PROBLEM REQUIREMENTS: Set down, character for character, everything below from the line containing "[178, 190, 238, 230]" down through the line containing "[106, 154, 398, 178]", with both of those lines included and nothing else.

DATA FOR ANALYSIS:
● ● ● ● ●

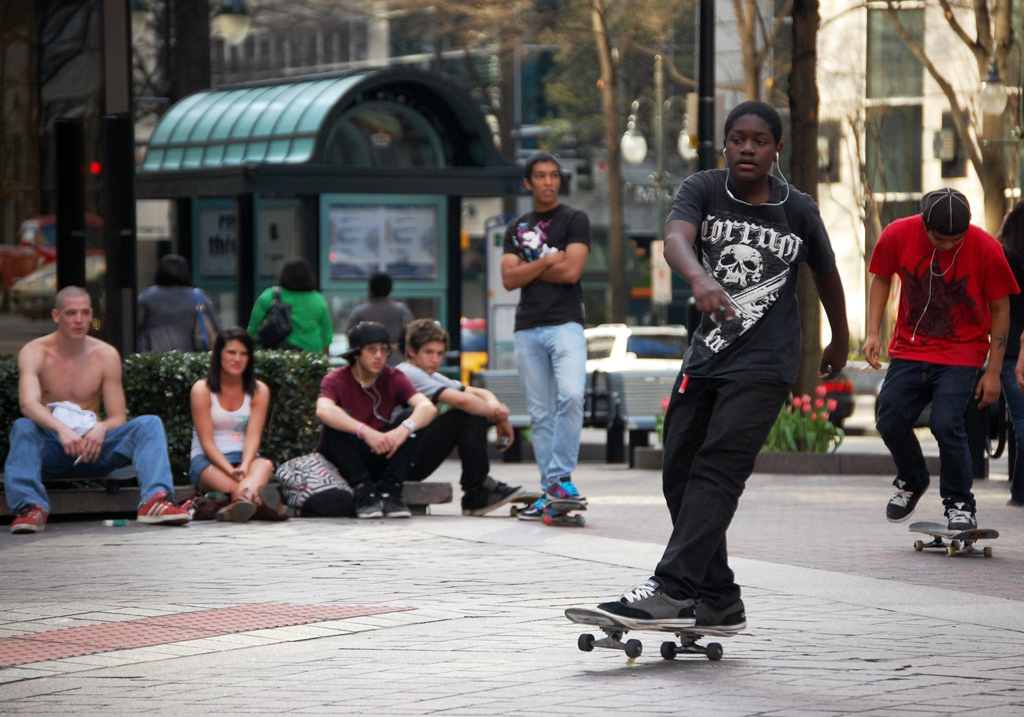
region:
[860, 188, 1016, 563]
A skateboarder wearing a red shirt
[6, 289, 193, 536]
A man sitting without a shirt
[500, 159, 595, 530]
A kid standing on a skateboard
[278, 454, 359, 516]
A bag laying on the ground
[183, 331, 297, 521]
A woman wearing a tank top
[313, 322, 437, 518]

● ● ● ● ●

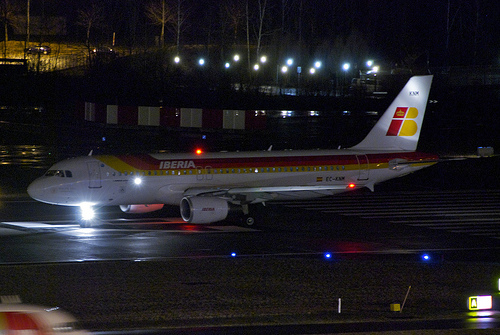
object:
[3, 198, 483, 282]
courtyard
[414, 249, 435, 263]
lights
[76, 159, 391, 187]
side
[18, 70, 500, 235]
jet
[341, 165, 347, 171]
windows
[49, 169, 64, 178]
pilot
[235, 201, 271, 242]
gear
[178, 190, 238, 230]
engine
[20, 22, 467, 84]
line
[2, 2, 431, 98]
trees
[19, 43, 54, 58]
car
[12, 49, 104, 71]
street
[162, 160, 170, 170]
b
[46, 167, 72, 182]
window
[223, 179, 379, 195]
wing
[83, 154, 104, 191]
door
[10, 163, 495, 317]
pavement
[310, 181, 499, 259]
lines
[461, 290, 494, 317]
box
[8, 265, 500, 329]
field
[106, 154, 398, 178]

● ● ● ● ●

OUTPUT FOR THIS TASK:
[178, 190, 238, 230]
engine
[20, 22, 467, 84]
line
[2, 2, 431, 98]
trees
[19, 43, 54, 58]
car
[12, 49, 104, 71]
street
[162, 160, 170, 170]
b
[46, 167, 72, 182]
window
[223, 179, 379, 195]
wing
[83, 154, 104, 191]
door
[10, 163, 495, 317]
pavement
[310, 181, 499, 259]
lines
[461, 290, 494, 317]
box
[8, 265, 500, 329]
field
[106, 154, 398, 178]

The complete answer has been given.